Le architetture dei regimi totalitari
La proiezione del futuro
Rai Cultura ha incontrato il professor Aristotle Kallis, storico e docente dell'Università di Lancaster (borsista della British School at Rome nel 2012) per riflettere sull'architettura dei regimi totalitari del '900. In particolare la testimonianza di Kallis si concentra sulle architetture italiane del ventennio fascista – fra classicismo, romanità e Razionalismo – viste come punto centrale su un'asse che parte dalla Germania nazista, dominata dai progetti di Albert Speer, per giungere alle tensioni fra avanguardia e tradizione nell'Unione Sovietica.
Il rapporto tra arte e potere è sempre stato un mezzo di propaganda.

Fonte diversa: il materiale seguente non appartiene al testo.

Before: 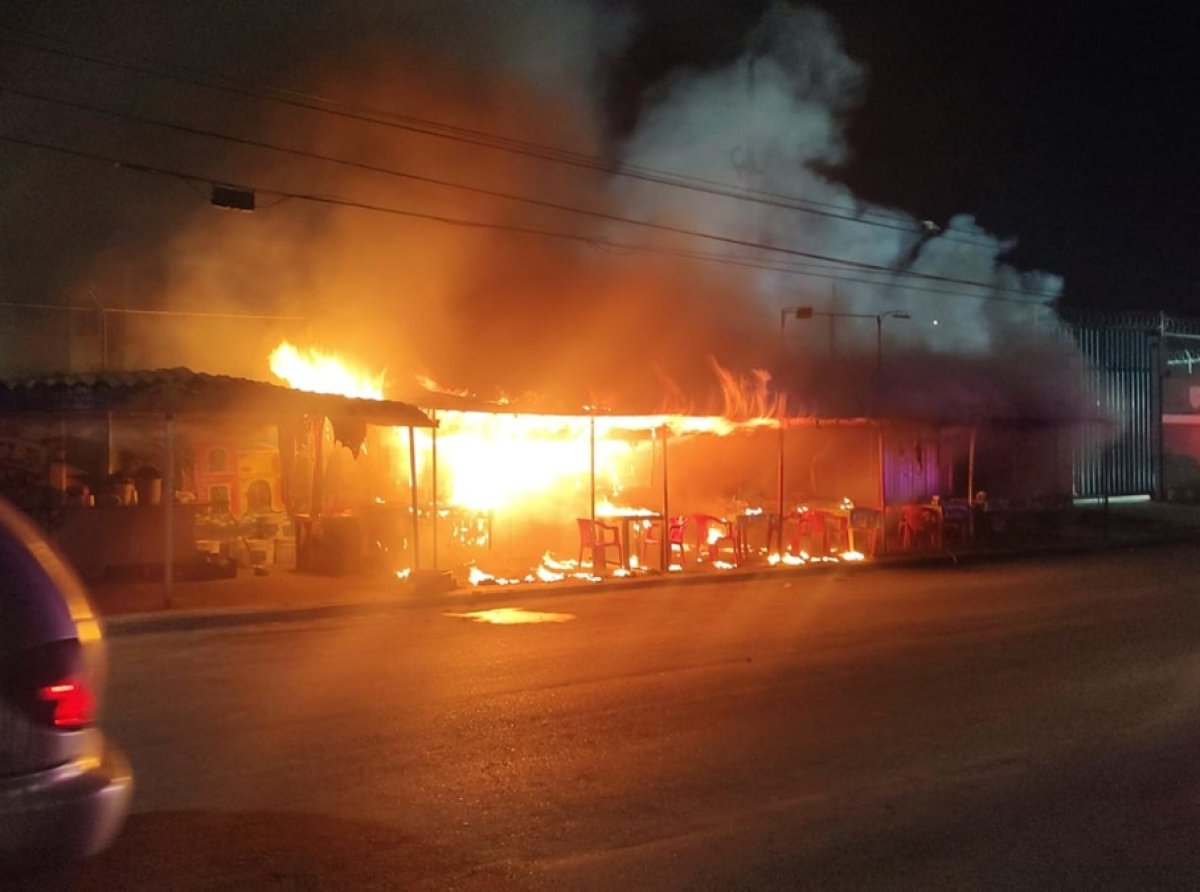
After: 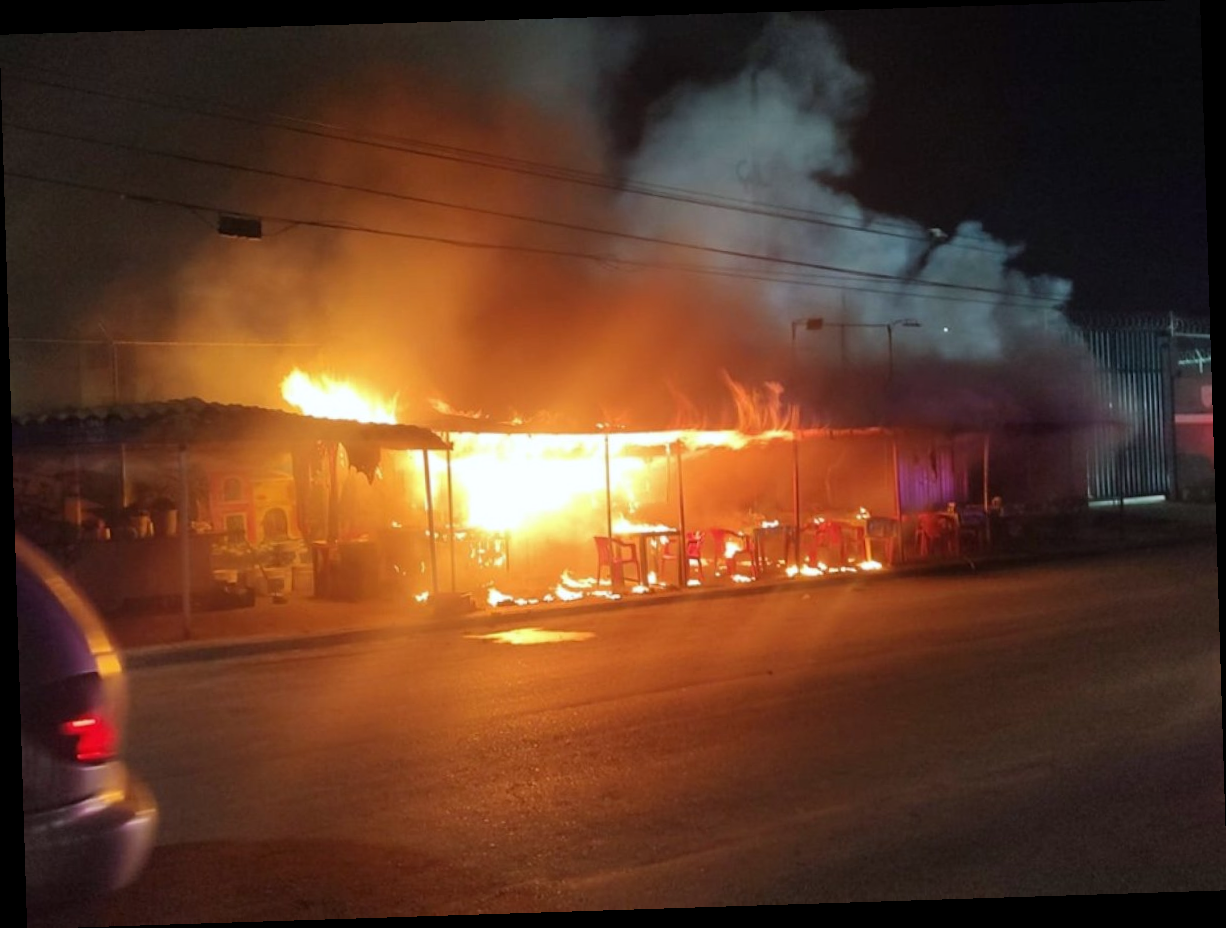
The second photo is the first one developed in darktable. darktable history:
white balance: red 0.98, blue 1.034
rotate and perspective: rotation -1.77°, lens shift (horizontal) 0.004, automatic cropping off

L’architettura nei regimi totalitari è la proiezione del futuro, la cristallizzazione dell’ideologia e il successo di una rivoluzione. Fra gli anni ‘20 e ’30, l’Italia fascista si diversifica profondamente in senso architettonico, poiché occupa una posizione intermedia nel suo panorama artistico fatto di molteplici fascismi. Costruisce la sua immagine sull’onda della poetica futurista, ma trova ispirazione anche nel fasto del classicismo dell’antica Roma, o nello stile neobarocco. Ma la vera innovazione sta nella nascita di una nuova corrente: Il Razionalismo.
«Tra il passato nostro e il nostro presente non esiste incompatibilità. Noi non vogliamo rompere con la tradizione: è la tradizione che si trasforma, assume aspetti nuovi, sotto i quali pochi la riconoscono.»
Gruppo 7, 1926
Movimento artistico sviluppatosi in Europa durante il primo ventennio del ‘900, il Razionalismo, si fonda sulla concezione di dare una nuova impostazione all’uso progettuale, tentando di rispondere positivamente alle richiesta di rinnovamento estetico nato dallo sviluppo della società industriale. Il Razionalismo Architettonico propone l’applicazione dell’ordine alla realtà, richiama ai processi logici della scienza e della tecnica. Dare alla realtà sociale ed economica una soluzione razionale dei problemi attraverso le esigenze della produzione industriale con l'eliminazione di ogni componente emotiva purificandone la forma con la prassi dei colori fondamentali, come il bianco.